TEXTO PARA LEITURA:
----
O que está errado com o Work-Life Balance?

Começa logo pela própria expressão: work-life balance. Trabalho de um lado, vida do outro. E depois estratégias, tácticas, truques e dicas para equilibrar os dois.
Mas vamos por partes.
O que é o work-life balance. O work-life balance é uma expressão que pretende traduzir a necessidade de as pessoas encontrarem um equilíbrio entre as suas responsabilidades profissionais e as exigências e necessidades da sua vida pessoal, onde se pode incluir a vida familiar, a vida social e as necessidades do próprio indivíduo.
A atenção dada ao work-life balance começou a surgir como resultado da competitividade, da necessidade de dar tudo, de não falhar, que resultou numa enorme pressão da actividade profissional na vida das pessoas. O número de horas dedicadas ao trabalho tem crescido ao longo dos últimos anos, o que reflecte a importância e o espaço que o trabalho ocupa na vida das pessoas. A relevância é tal que a OCDE considera o work-life balance uma prioridade das sociedades e um indicador do OECD Better Life  Index.
A preocupação com o work-life balance é também crescente no meio empresarial. Programas de wellbeing e wellness são cada vez mais comuns, entre outras medidas que procuram estimular os colaboradores a terem em atenção o equilíbrio entre o trabalho e as outras dimensões da vida.
----
TAREFAS A REALIZAR:
1: No texto sobre o work-life balance, que organização trata o work-life balance como uma prioridade das sociedades?
2: Escreva a continuação do texto sobre o work-life balance a partir do ponto em que ele termina.

EXCERTOS DE DADOS:
----
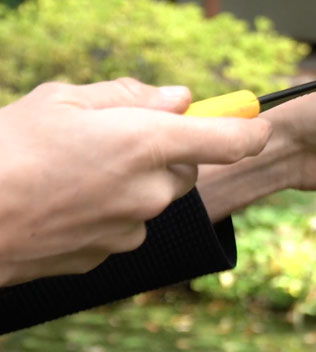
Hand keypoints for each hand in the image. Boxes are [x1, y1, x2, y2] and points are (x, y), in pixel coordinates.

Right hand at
----
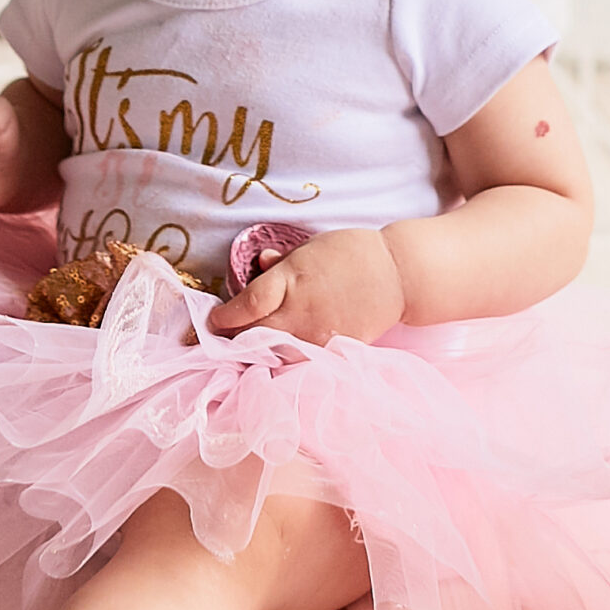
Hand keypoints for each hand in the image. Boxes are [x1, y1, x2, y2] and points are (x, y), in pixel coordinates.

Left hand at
----
RESPOSTAS NUMERADAS:
1: A OCDE, que o considera um indicador do OECD Better Life Index.

2:
O Heldergroen Design Studio é uma empresa holandesa que deixa muito claro aos colaboradores quando é hora de terminar o dia de trabalho:
Mas para além desta medida, a empresa promove aulas de yoga, almoços e lanches, e momentos de confraternização entre os colaboradores, no mesmo espaço onde antes estavam as secretárias e computadores.
Todas estas medidas, mais ou menos criativas, partem de um pressuposto comum: a dedicação extrema à vida profissional, descurando outras dimensões da vida pessoal, vai inevitavelmente produzir efeitos negativos na vida dos colaboradores e, consequentemente, afectar a sua produtividade e capacidade de acrescentar valor.
Por tudo isto, o work-life balance parece apresentar uma solução muito atractiva. Contudo, a busca desse equilíbrio entre a vida profissional e a vida pessoal é ela própria geradora de tensão. Por isso, em vez de estarmos a eliminar o problema estamos na realidade a acrescentar outro.
O work-life balance parte do princípio que o trabalho é uma coisa e a vida é outra. É por isso uma abordagem que estanca a vida das pessoas em compartimentos diferentes, cada um com o seu respectivo rótulo, “partes” da vida que é só uma. É profundamente discutível que a vida se possa compartimentar desta maneira. Será credível que alguém se consiga abstrair de um problema familiar quando chega ao seu local de trabalho?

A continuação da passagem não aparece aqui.